Well, I did try changing to more jobs, but that didn’t change the throughput, sadly:
root@storage01[~]# fio --name=write-test --directory=/mnt/Pool1/Dataset1 --rw=write --bs=1M --size=20G --numjobs=10 --iodepth=64 --direct=1 --ioengine=libaio --group_reporting
write-test: (g=0): rw=write, bs=(R) 1024KiB-1024KiB, (W) 1024KiB-1024KiB, (T) 1024KiB-1024KiB, ioengine=libaio, iodepth=64
...
fio-3.33
Starting 10 processes
write-test: Laying out IO file (1 file / 20480MiB)
write-test: Laying out IO file (1 file / 20480MiB)
write-test: Laying out IO file (1 file / 20480MiB)
write-test: Laying out IO file (1 file / 20480MiB)
write-test: Laying out IO file (1 file / 20480MiB)
write-test: Laying out IO file (1 file / 20480MiB)
Jobs: 10 (f=10): [W(10)][99.6%][w=830MiB/s][w=830 IOPS][eta 00m:01s]
write-test: (groupid=0, jobs=10): err= 0: pid=58976: Sun Jun 29 03:51:56 2025
write: IOPS=838, BW=839MiB/s (879MB/s)(200GiB/244172msec); 0 zone resets
slat (usec): min=428, max=61031, avg=11904.08, stdev=2744.52
clat (usec): min=13, max=997987, avg=750696.62, stdev=98354.82
lat (msec): min=2, max=1010, avg=762.60, stdev=99.75
clat percentiles (msec):
| 1.00th=[ 86], 5.00th=[ 701], 10.00th=[ 718], 20.00th=[ 735],
| 30.00th=[ 743], 40.00th=[ 751], 50.00th=[ 760], 60.00th=[ 768],
| 70.00th=[ 776], 80.00th=[ 785], 90.00th=[ 810], 95.00th=[ 827],
| 99.00th=[ 919], 99.50th=[ 944], 99.90th=[ 969], 99.95th=[ 986],
| 99.99th=[ 995]
bw ( KiB/s): min=573440, max=5916905, per=99.82%, avg=857308.86, stdev=23800.06, samples=4870
iops : min= 560, max= 5778, avg=837.04, stdev=23.24, samples=4870
lat (usec) : 20=0.01%, 50=0.01%
lat (msec) : 4=0.01%, 10=0.01%, 20=0.01%, 50=0.04%, 100=1.06%
lat (msec) : 250=0.56%, 500=0.37%, 750=38.49%, 1000=59.45%
cpu : usr=0.87%, sys=6.87%, ctx=207319, majf=0, minf=24171
IO depths : 1=0.1%, 2=0.1%, 4=0.1%, 8=0.1%, 16=0.1%, 32=0.2%, >=64=99.7%
submit : 0=0.0%, 4=100.0%, 8=0.0%, 16=0.0%, 32=0.0%, 64=0.0%, >=64=0.0%
complete : 0=0.0%, 4=100.0%, 8=0.0%, 16=0.0%, 32=0.0%, 64=0.1%, >=64=0.0%
issued rwts: total=0,204800,0,0 short=0,0,0,0 dropped=0,0,0,0
latency : target=0, window=0, percentile=100.00%, depth=64
Run status group 0 (all jobs):
WRITE: bw=839MiB/s (879MB/s), 839MiB/s-839MiB/s (879MB/s-879MB/s), io=200GiB (215GB), run=244172-244172msec
@SmallBarky: Hm, interesting.
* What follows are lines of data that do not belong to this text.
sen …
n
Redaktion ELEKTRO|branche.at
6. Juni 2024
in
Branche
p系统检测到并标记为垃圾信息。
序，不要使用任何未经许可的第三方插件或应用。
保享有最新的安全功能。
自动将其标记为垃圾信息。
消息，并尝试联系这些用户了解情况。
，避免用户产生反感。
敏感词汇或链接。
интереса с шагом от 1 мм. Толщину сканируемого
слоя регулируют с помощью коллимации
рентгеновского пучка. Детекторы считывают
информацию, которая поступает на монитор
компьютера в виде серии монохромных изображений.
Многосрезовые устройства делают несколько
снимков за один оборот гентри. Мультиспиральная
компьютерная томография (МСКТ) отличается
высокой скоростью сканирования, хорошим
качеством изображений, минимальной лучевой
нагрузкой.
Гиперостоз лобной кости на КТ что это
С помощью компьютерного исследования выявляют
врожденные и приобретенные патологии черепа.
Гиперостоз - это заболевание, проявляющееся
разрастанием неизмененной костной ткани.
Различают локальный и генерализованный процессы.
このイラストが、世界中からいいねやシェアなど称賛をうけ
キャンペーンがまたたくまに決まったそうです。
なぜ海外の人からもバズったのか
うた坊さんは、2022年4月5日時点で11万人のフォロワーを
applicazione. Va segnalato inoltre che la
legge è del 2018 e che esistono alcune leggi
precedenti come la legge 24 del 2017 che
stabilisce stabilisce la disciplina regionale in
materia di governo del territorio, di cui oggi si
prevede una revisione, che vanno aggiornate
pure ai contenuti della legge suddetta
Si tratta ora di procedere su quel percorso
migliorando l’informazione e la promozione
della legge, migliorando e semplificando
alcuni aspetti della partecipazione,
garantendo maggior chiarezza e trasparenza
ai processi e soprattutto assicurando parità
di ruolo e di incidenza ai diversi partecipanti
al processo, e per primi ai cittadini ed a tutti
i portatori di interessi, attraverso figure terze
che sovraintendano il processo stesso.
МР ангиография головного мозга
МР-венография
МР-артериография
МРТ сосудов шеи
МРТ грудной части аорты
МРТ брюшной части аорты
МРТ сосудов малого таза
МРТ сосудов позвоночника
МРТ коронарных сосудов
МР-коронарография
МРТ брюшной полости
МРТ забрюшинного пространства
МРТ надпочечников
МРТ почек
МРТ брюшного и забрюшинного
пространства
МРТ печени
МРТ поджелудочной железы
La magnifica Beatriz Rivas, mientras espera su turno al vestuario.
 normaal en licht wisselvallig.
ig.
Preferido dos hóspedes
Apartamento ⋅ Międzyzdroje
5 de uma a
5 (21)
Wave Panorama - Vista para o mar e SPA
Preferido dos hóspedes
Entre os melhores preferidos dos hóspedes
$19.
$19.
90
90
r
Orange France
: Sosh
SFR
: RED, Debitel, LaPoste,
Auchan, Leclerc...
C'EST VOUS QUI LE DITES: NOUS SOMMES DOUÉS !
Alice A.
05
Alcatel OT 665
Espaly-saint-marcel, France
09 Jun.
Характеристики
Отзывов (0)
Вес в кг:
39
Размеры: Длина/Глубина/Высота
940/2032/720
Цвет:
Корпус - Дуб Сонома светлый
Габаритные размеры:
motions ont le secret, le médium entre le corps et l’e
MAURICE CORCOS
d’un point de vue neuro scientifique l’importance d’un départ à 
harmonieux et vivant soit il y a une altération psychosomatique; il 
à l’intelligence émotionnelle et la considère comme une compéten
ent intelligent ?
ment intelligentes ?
But that’s about what I’d expect:
1x 4TB, single drive, 3.7 TB, w=108MB/s , rw=50MB/s , r=204MB/s
24x 4TB, 12 striped mirrors, 45.2 TB, w=696MB/s , rw=144MB/s , r=898MB/s
Not exactly times 12, but still times 6. I, on the other hand, seem to have a mere speedup of 1.5x. Their backplane is connected by 8 lanes, sure, but only at 6G, so I would expect the performance increase of my setup to be on par with theirs (4 lanes at 12G)?
Any idea where to look for the bottleneck? I’m somewhat stumped having verified that the PCIe matches and that all the components at least seem to be fully functional.